My son didn't know the ER was not a first come first serve type of establishment. We shyly watched an old man with white hair, sweats, a flannel shirt, wearing crocs and small spectacles arrive in the ER with his wife trailing a car length behind- who had taken time to "put her face on" first, as my grandmother would have observed.
The old man seemed okay initially, his color and manner rather calm and muted. Then I noticed he seemed a little confused after continuously rubbing his brow.
He was shortly taken by a doctor to get an EKG, his heart was about to attack him.
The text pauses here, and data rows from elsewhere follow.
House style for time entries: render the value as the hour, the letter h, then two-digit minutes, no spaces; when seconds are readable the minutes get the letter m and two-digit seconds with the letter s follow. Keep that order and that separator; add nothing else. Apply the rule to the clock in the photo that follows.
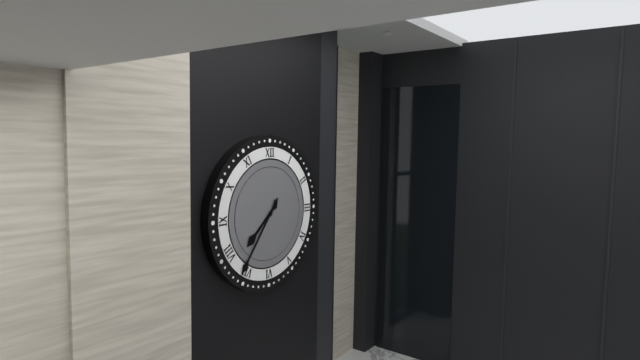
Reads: 7h36
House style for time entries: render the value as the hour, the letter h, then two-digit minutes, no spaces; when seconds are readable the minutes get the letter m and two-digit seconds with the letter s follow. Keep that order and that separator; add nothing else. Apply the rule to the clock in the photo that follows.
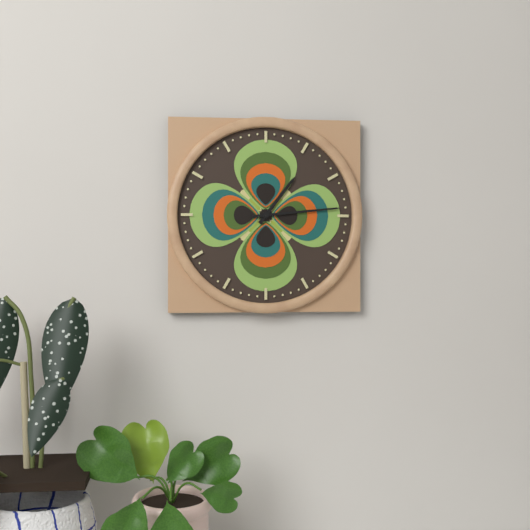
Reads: 1h14
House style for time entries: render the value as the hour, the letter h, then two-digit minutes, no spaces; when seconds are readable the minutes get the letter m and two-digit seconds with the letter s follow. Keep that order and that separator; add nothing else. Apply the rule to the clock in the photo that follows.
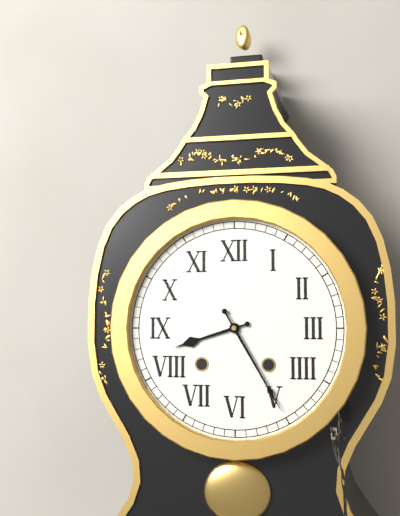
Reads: 8h25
My son realized the priority system.
“Mom,”he asked me with his unusually tousled chestnut hair,
deep sunken drab eyes
and his salty olive complexion turned to the green kind of olive,
his baby lips that look the same to me are the pimentos, he ignored the customary fond look in my eyes, “Can I say something that I guess sounds totally racist?”
“Um, sure. Go ahead,” I responded off guard and was not sure if he was going to be offensive or funny, neither are really his strong suit.
“I would trust a black doctor the most.”
“Really?” I asked as a knee-jerk response, not really needing confirmation of his preference. Of course this was so. And perhaps racist, it still made me proud.
Things can change.
Our offspring are our Silent Spring, whose waters run crystal clear despite the source.
He's a sensitive human.And then a gesture, or adjustment in his seat, the collar of his t-shirt drooped,
tiny tufts of hair curled from the collar,
and in that brief moment the way I saw him forever changed,
he's becoming a man.
He used the restroom, which is traumatic enough for him at a public facility, the trauma team needed on standby.
And when he sat back down, he beelllccched.
We exchanged a wordless glance. Then we went home tired.
I suggested he pay more attention to his diet.
Garbage in, garbage out, as my grandma used to say,
kind of like that suggestion box,
brimming with gassy garbage.
We are all full of hot air-
but sometimes it can become your enemy instead of your reassurance,
the mothers mirror check for her sleeping baby's fog,
the relief that you are still alive and made grateful all anew, humbled by the gift of life,
or it could be both.
Either way suggestions can be difficult to digest.
A little lesson learned from the hospital room suggestion box.